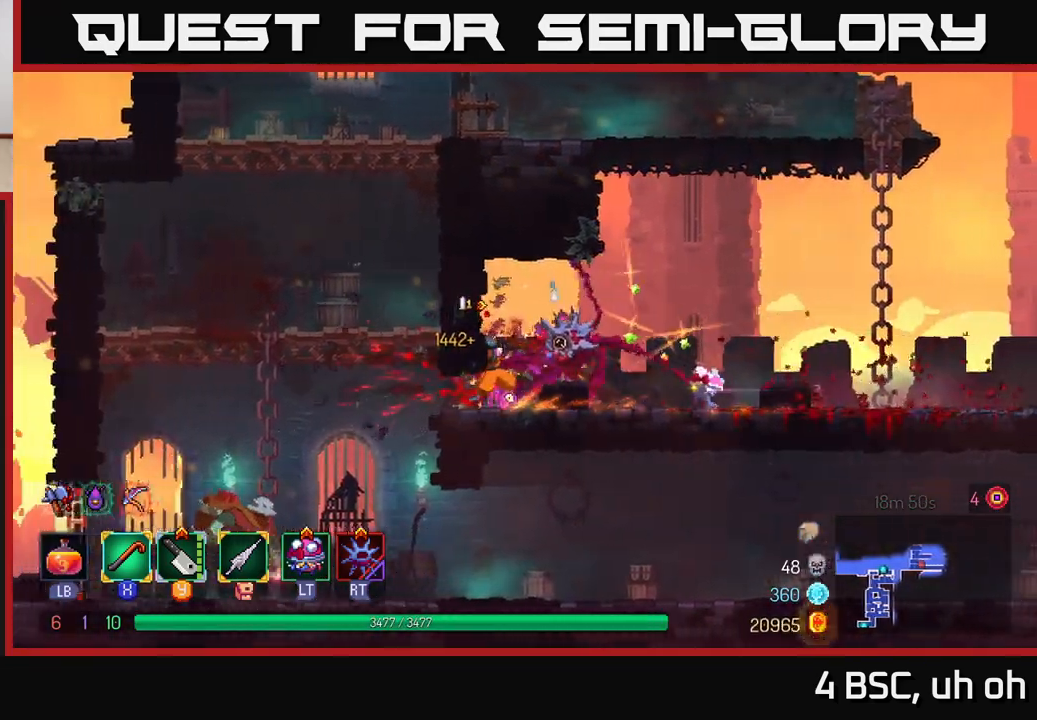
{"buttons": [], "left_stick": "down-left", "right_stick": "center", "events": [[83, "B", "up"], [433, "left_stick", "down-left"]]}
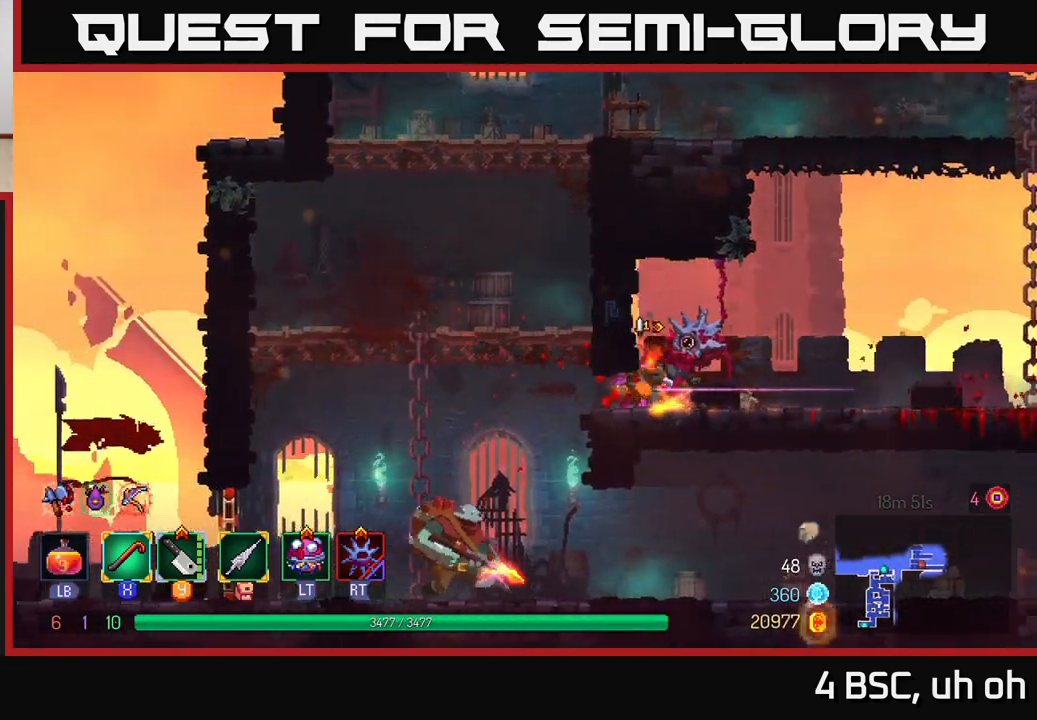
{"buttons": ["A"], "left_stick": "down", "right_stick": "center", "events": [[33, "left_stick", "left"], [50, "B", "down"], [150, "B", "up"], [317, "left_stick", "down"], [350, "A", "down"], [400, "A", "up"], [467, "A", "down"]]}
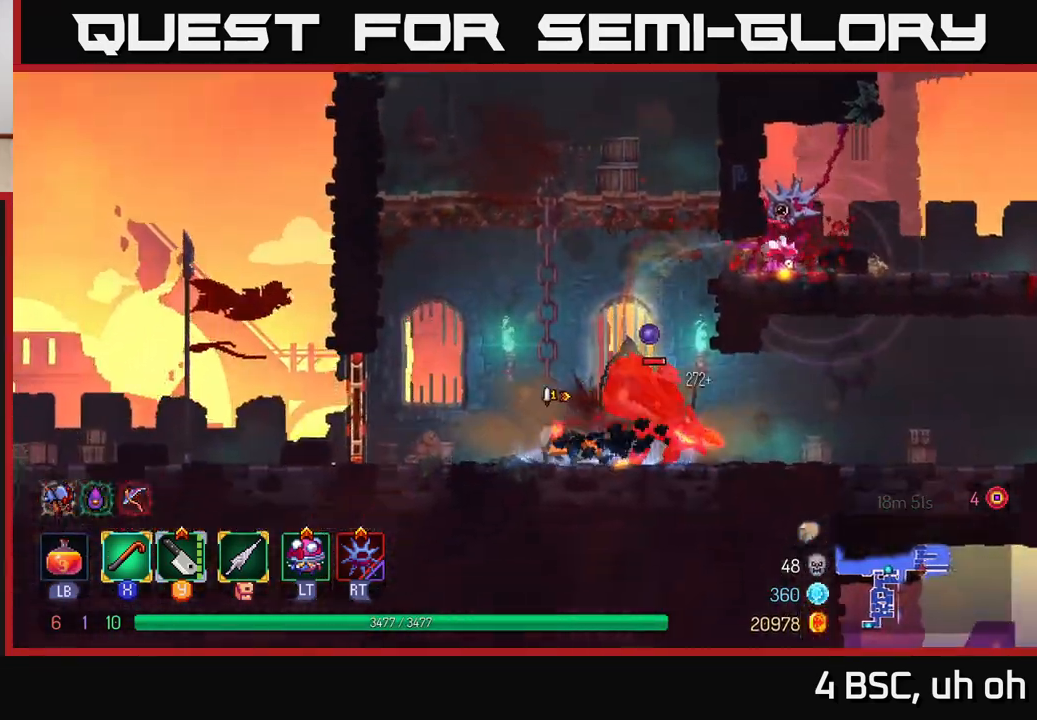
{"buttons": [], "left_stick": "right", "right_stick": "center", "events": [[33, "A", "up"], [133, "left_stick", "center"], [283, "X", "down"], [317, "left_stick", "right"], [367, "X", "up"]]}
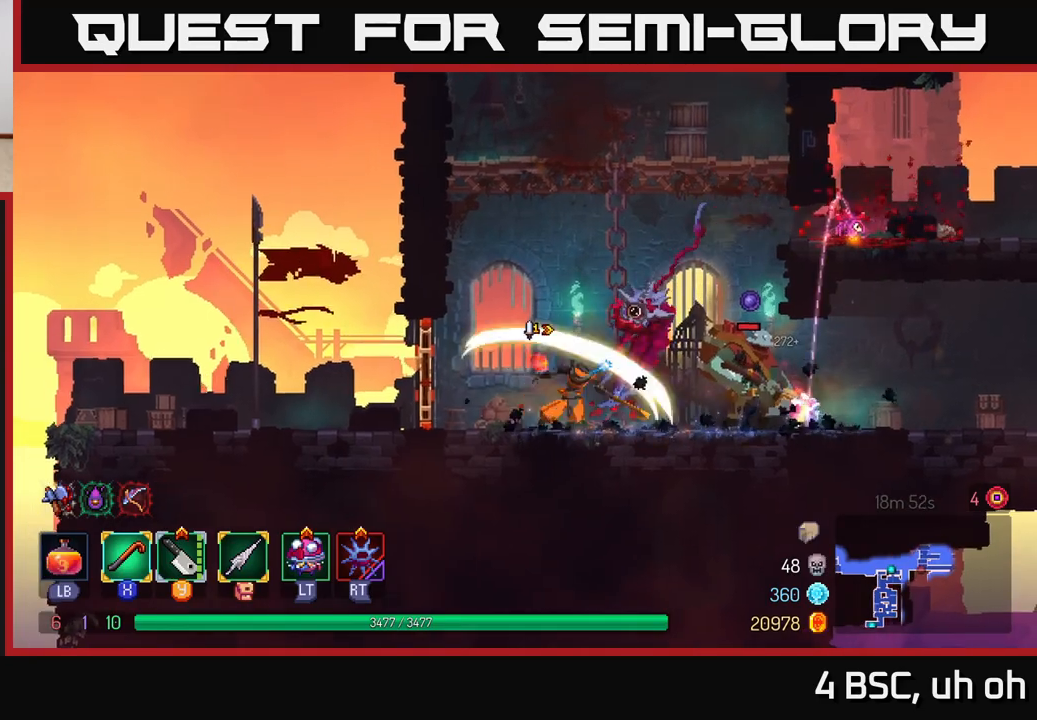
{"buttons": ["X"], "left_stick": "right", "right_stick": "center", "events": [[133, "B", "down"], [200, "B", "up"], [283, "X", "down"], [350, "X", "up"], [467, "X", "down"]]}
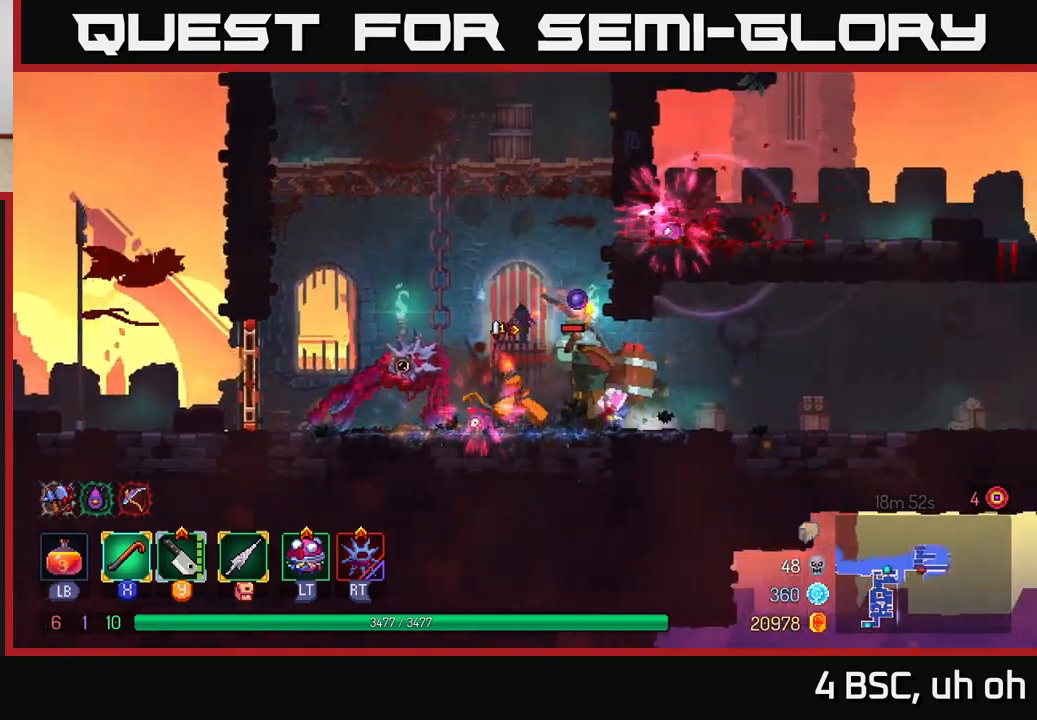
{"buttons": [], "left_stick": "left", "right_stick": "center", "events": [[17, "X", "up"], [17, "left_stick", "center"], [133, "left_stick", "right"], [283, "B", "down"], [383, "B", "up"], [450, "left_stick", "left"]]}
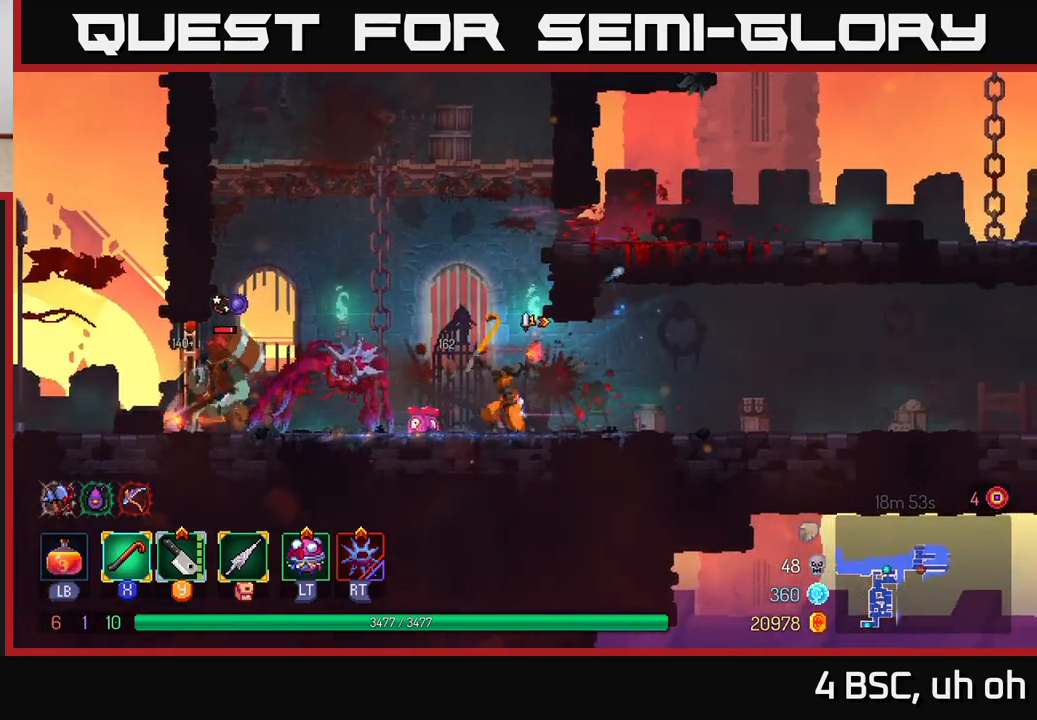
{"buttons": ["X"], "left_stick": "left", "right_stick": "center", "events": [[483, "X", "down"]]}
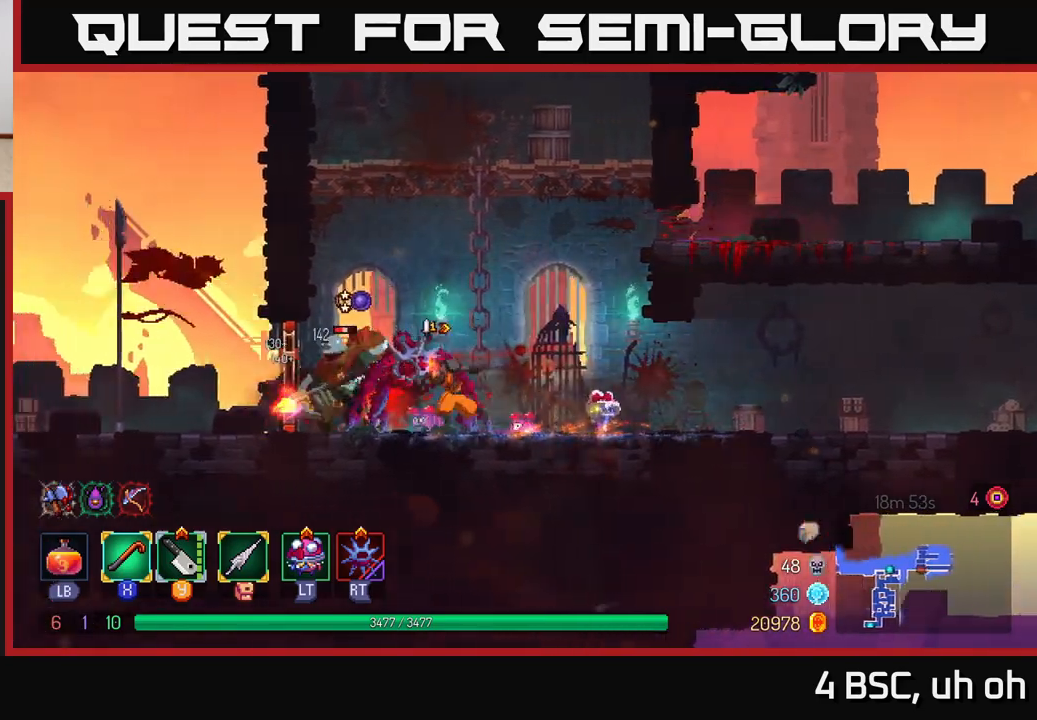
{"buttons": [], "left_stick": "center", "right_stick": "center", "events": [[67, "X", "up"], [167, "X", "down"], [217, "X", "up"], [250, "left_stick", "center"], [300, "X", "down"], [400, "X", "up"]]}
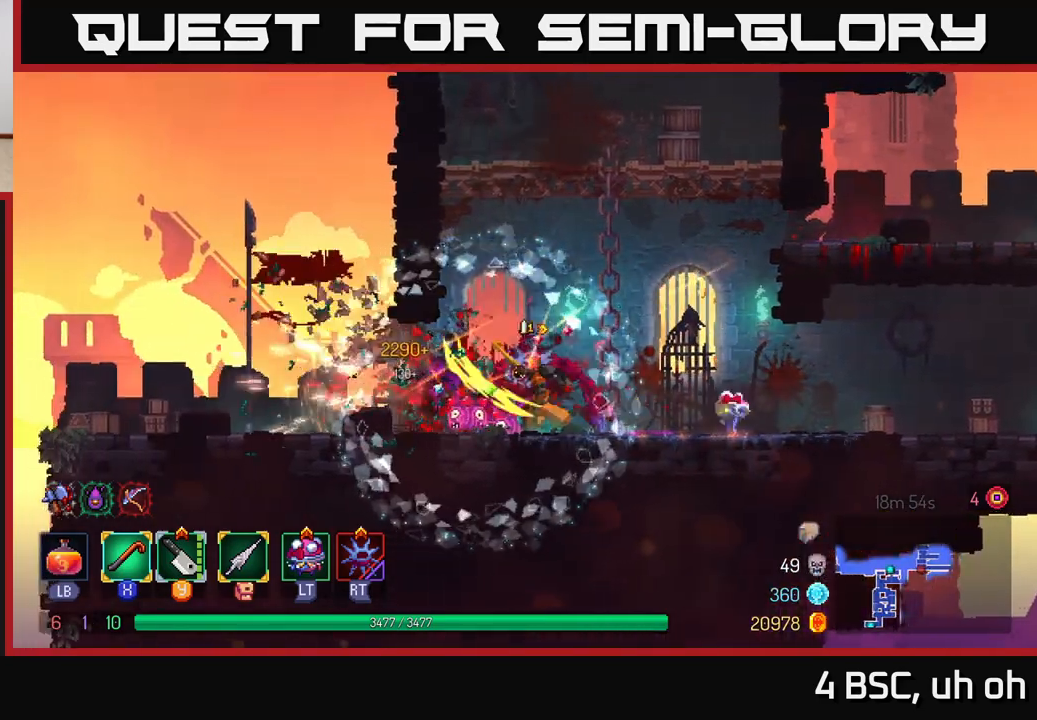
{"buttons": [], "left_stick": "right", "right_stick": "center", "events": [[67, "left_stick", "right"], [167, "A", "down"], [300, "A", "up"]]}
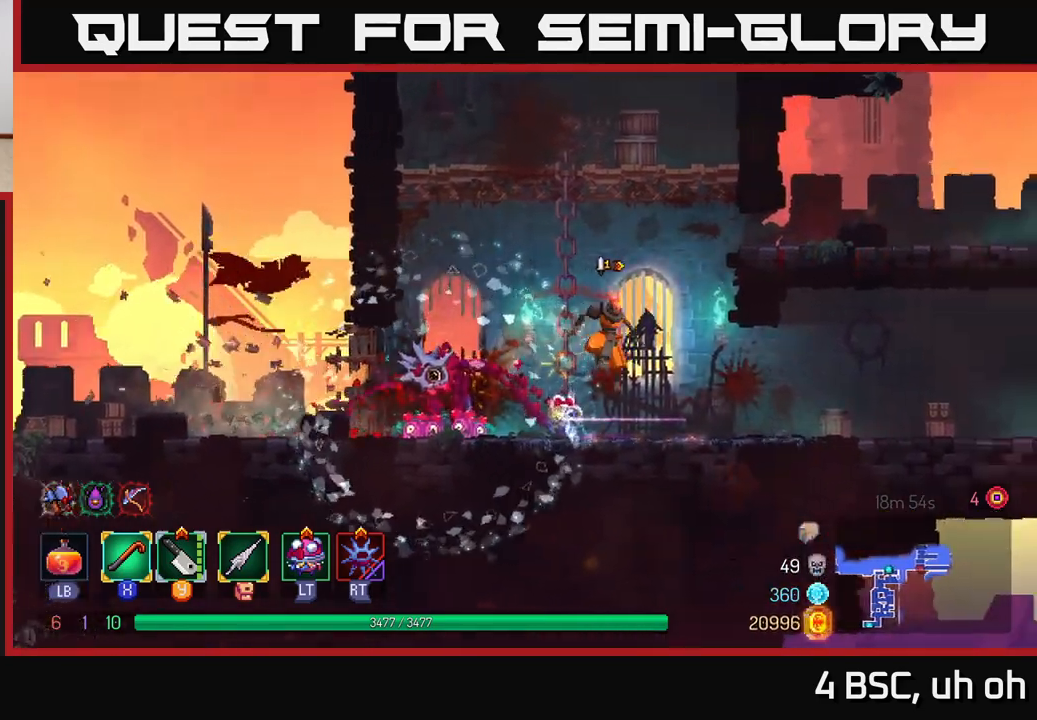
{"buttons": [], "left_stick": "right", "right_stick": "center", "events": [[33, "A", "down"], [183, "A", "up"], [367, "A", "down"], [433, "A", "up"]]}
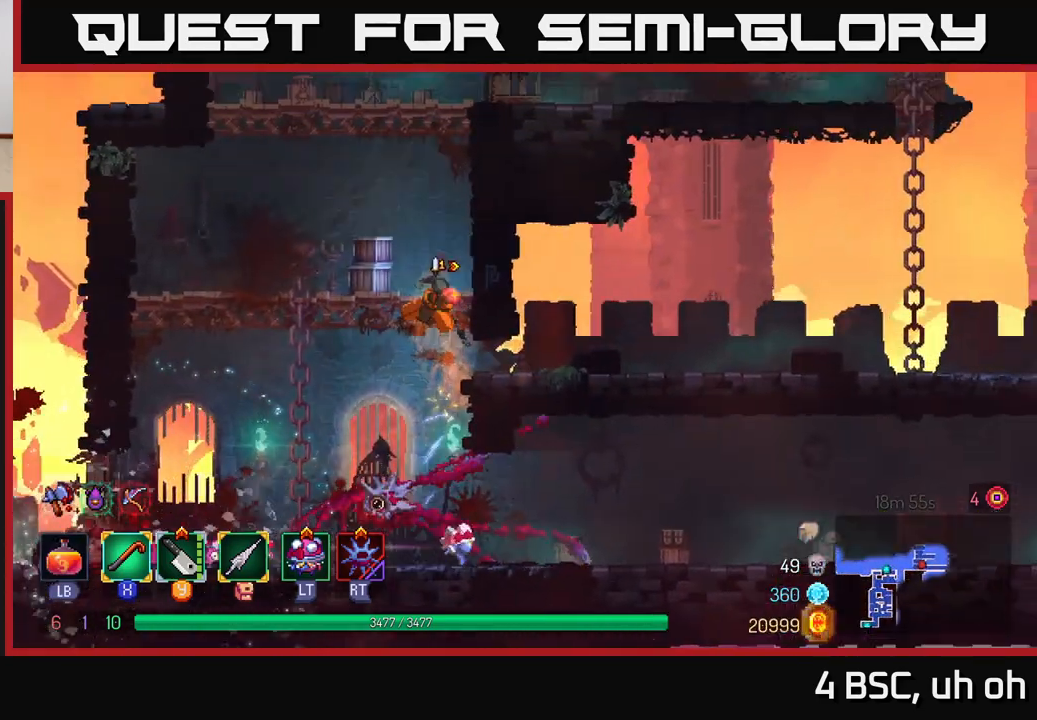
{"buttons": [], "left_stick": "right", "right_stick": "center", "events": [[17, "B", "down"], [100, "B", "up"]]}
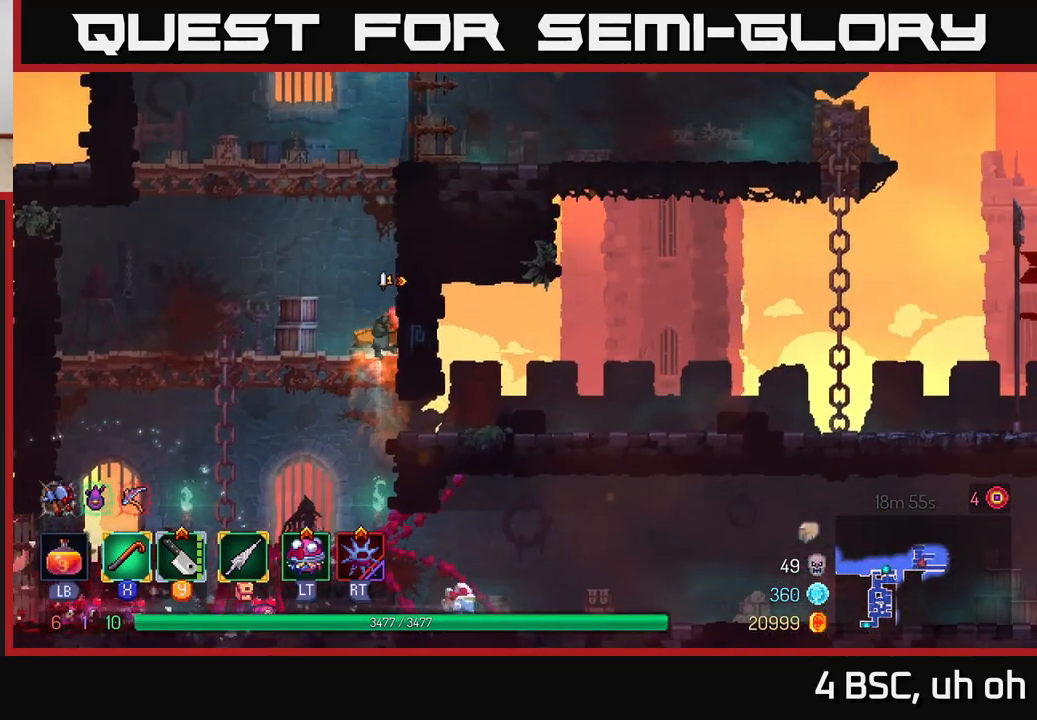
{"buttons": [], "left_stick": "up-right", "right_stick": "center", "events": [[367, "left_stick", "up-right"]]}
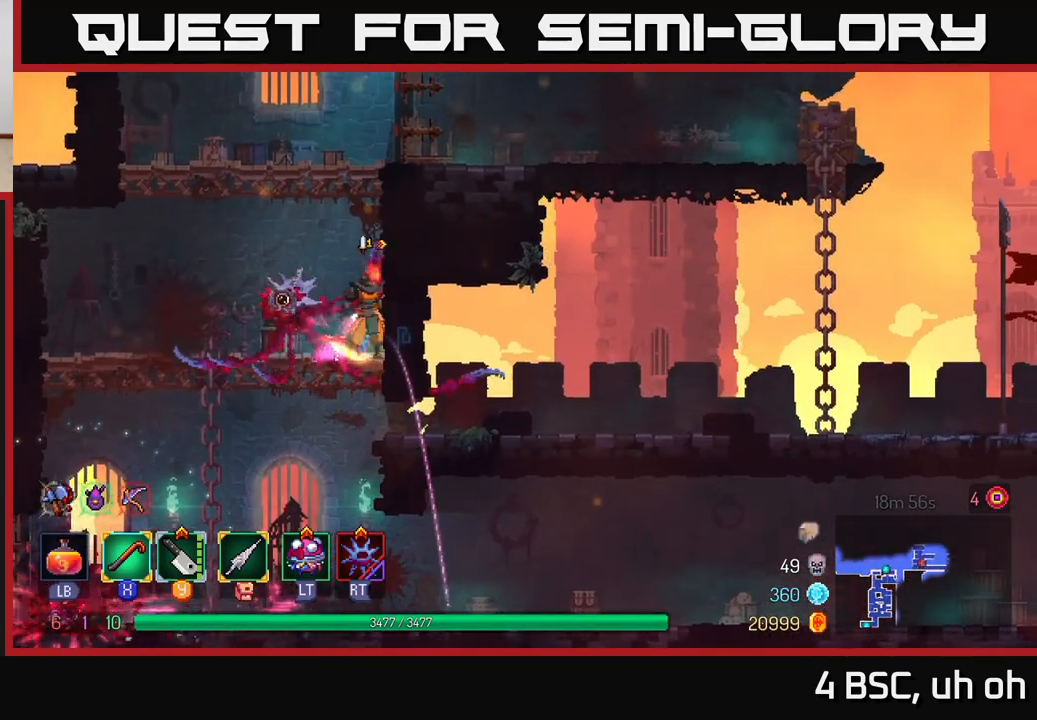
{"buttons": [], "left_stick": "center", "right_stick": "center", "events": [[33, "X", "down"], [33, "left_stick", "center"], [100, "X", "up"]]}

────────────────────

§ **Exercise details**
The answer must be the whole listing, word for word, with no pictures in it. Please write it out.

§ **Task result**
{"buttons": [], "left_stick": "down-left", "right_stick": "center", "events": [[83, "B", "up"], [433, "left_stick", "down-left"]]}
{"buttons": ["A"], "left_stick": "down", "right_stick": "center", "events": [[33, "left_stick", "left"], [50, "B", "down"], [150, "B", "up"], [317, "left_stick", "down"], [350, "A", "down"], [400, "A", "up"], [467, "A", "down"]]}
{"buttons": [], "left_stick": "right", "right_stick": "center", "events": [[33, "A", "up"], [133, "left_stick", "center"], [283, "X", "down"], [317, "left_stick", "right"], [367, "X", "up"]]}
{"buttons": ["X"], "left_stick": "right", "right_stick": "center", "events": [[133, "B", "down"], [200, "B", "up"], [283, "X", "down"], [350, "X", "up"], [467, "X", "down"]]}
{"buttons": [], "left_stick": "left", "right_stick": "center", "events": [[17, "X", "up"], [17, "left_stick", "center"], [133, "left_stick", "right"], [283, "B", "down"], [383, "B", "up"], [450, "left_stick", "left"]]}
{"buttons": ["X"], "left_stick": "left", "right_stick": "center", "events": [[483, "X", "down"]]}
{"buttons": [], "left_stick": "center", "right_stick": "center", "events": [[67, "X", "up"], [167, "X", "down"], [217, "X", "up"], [250, "left_stick", "center"], [300, "X", "down"], [400, "X", "up"]]}
{"buttons": [], "left_stick": "right", "right_stick": "center", "events": [[67, "left_stick", "right"], [167, "A", "down"], [300, "A", "up"]]}
{"buttons": [], "left_stick": "right", "right_stick": "center", "events": [[33, "A", "down"], [183, "A", "up"], [367, "A", "down"], [433, "A", "up"]]}
{"buttons": [], "left_stick": "right", "right_stick": "center", "events": [[17, "B", "down"], [100, "B", "up"]]}
{"buttons": [], "left_stick": "up-right", "right_stick": "center", "events": [[367, "left_stick", "up-right"]]}
{"buttons": [], "left_stick": "center", "right_stick": "center", "events": [[33, "X", "down"], [33, "left_stick", "center"], [100, "X", "up"]]}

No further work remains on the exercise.